The lesson to be learned from examples like this is that good leadership involves continued learning and growth. This should be done by gradually assuming more complex and challenging projects. Such a strategy will enable staff to increasingly stretch themselves and acquire new skills with each project, rather than stagnating. Japanese executives begin their careers with a huge amount of potential, encouraged by the country's educational system and work ethic. Indeed, this potential tends to be greater than in many other countries, but is wasted by the failure to encourage growth in people over the course of their careers.

Companies in other countries often take a very different approach, and make efforts to identify staff with considerable potential. These individuals will then be given promotions that allow them to embark upon new challenges, rather than simply assuming the same tasks on a greater scale. They may place these candidates in a completely new sector, market or situation, ensuring that the candidates acquire the new skills and experience that will make them better leaders.

With today's business world revolving around international markets, and the economic potential that arises from functioning in a global market, an employee who is exposed to this international world will be able to develop their potential accordingly. If they are exposed to a wide range of different roles, they will bring a great deal of knowledge and experience to benefit the company. This will allow the company to reach new markets and expand into the global possibilities.

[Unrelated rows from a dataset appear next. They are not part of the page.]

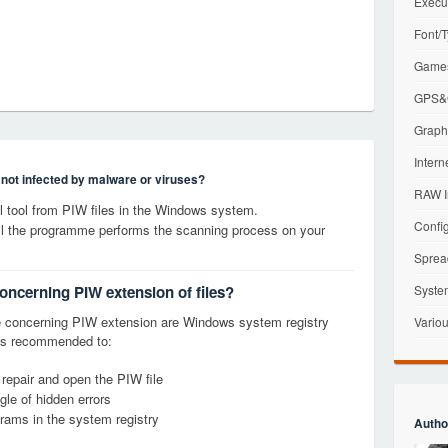
Execu
Font/T
Games
GPS&G
Graphi
Intern
s not infected by malware or viruses?
RAW I
 tool from PIW files in the Windows system.
Config
til the programme performs the scanning process on your
Sprea
concerning PIW extension of files?
Syste
 concerning PIW extension are Windows system registry
Variou
it is recommended to:
 repair and open the PIW file
le of hidden errors
grams in the system registry
Autho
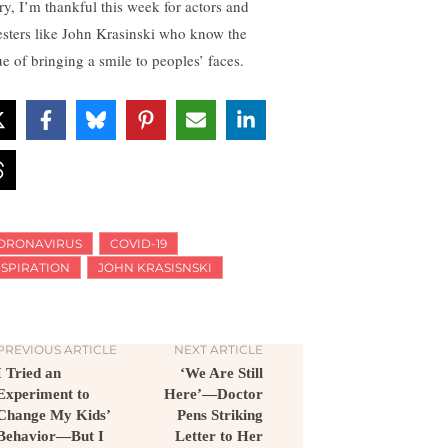
ry, I’m thankful this week for actors and
esters like John Krasinski who know the
ue of bringing a smile to peoples’ faces.
ORONAVIRUS
COVID-19
NSPIRATION
JOHN KRASISNSKI
PREVIOUS ARTICLE
NEXT ARTICLE
I Tried an
‘We Are Still
Experiment to
Here’—Doctor
Change My Kids’
Pens Striking
Behavior—But I
Letter to Her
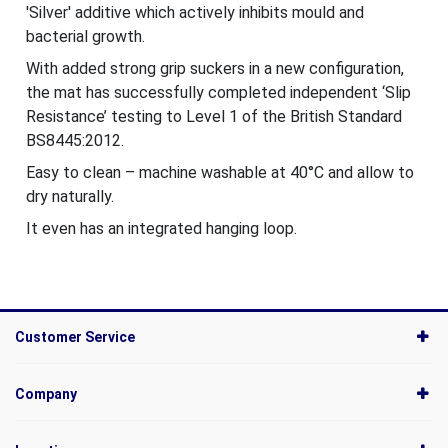
'Silver' additive which actively inhibits mould and
bacterial growth.
With added strong grip suckers in a new configuration,
the mat has successfully completed independent ‘Slip
Resistance’ testing to Level 1 of the British Standard
BS8445:2012.
Easy to clean – machine washable at 40°C and allow to
dry naturally.
It even has an integrated hanging loop.
Customer Service
Company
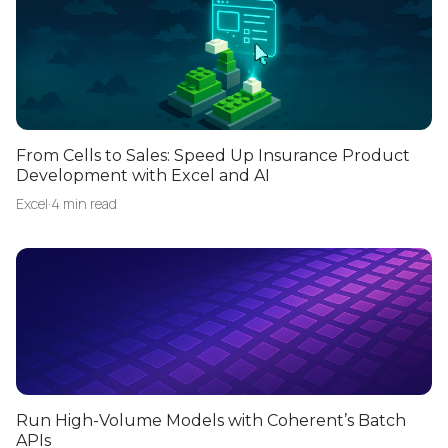
From Cells to Sales: Speed Up Insurance Product
Development with Excel and AI
Excel
·
4 min read
Run High-Volume Models with Coherent’s Batch
APIs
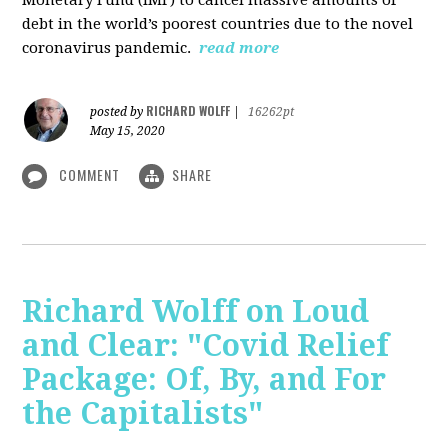
debt in the world’s poorest countries due to the novel
coronavirus pandemic.
read more
RICHARD WOLFF
posted by
|
16262pt
May 15, 2020
COMMENT
SHARE
Richard Wolff on Loud
and Clear: "Covid Relief
Package: Of, By, and For
the Capitalists"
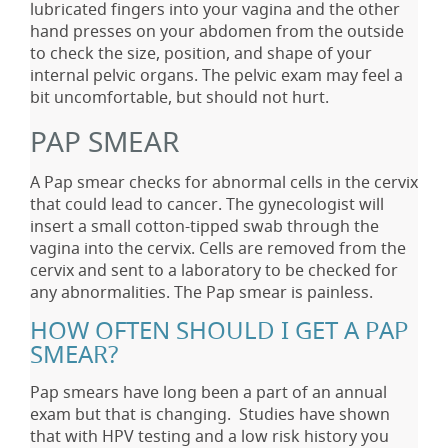
lubricated fingers into your vagina and the other
hand presses on your abdomen from the outside
to check the size, position, and shape of your
internal pelvic organs. The pelvic exam may feel a
bit uncomfortable, but should not hurt.
PAP SMEAR
A Pap smear checks for abnormal cells in the cervix
that could lead to cancer. The gynecologist will
insert a small cotton-tipped swab through the
vagina into the cervix. Cells are removed from the
cervix and sent to a laboratory to be checked for
any abnormalities. The Pap smear is painless.
HOW OFTEN SHOULD I GET A PAP
SMEAR?
Pap smears have long been a part of an annual
exam but that is changing. Studies have shown
that with HPV testing and a low risk history you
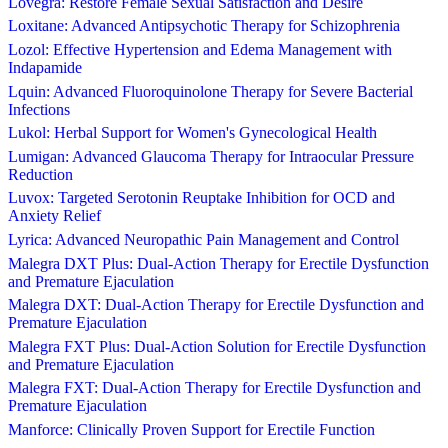
Lovegra: Restore Female Sexual Satisfaction and Desire
Loxitane: Advanced Antipsychotic Therapy for Schizophrenia
Lozol: Effective Hypertension and Edema Management with
Indapamide
Lquin: Advanced Fluoroquinolone Therapy for Severe Bacterial
Infections
Lukol: Herbal Support for Women's Gynecological Health
Lumigan: Advanced Glaucoma Therapy for Intraocular Pressure
Reduction
Luvox: Targeted Serotonin Reuptake Inhibition for OCD and
Anxiety Relief
Lyrica: Advanced Neuropathic Pain Management and Control
Malegra DXT Plus: Dual-Action Therapy for Erectile Dysfunction
and Premature Ejaculation
Malegra DXT: Dual-Action Therapy for Erectile Dysfunction and
Premature Ejaculation
Malegra FXT Plus: Dual-Action Solution for Erectile Dysfunction
and Premature Ejaculation
Malegra FXT: Dual-Action Therapy for Erectile Dysfunction and
Premature Ejaculation
Manforce: Clinically Proven Support for Erectile Function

Although not all companies function on this global scale, there is still much to be learned from this pragmatic and sensible approach. If you want to grow as a leader, or encourage those working with you to reach their potential, then look for ways to allow them to grow. Assign them projects that will challenge them and allow them to expand their skills and experience. Don't let them stagnate or waste their potential on projects that are too easy. Look for those people who have it in them to go a long way, and encourage everyone to develop to the best of their abilities.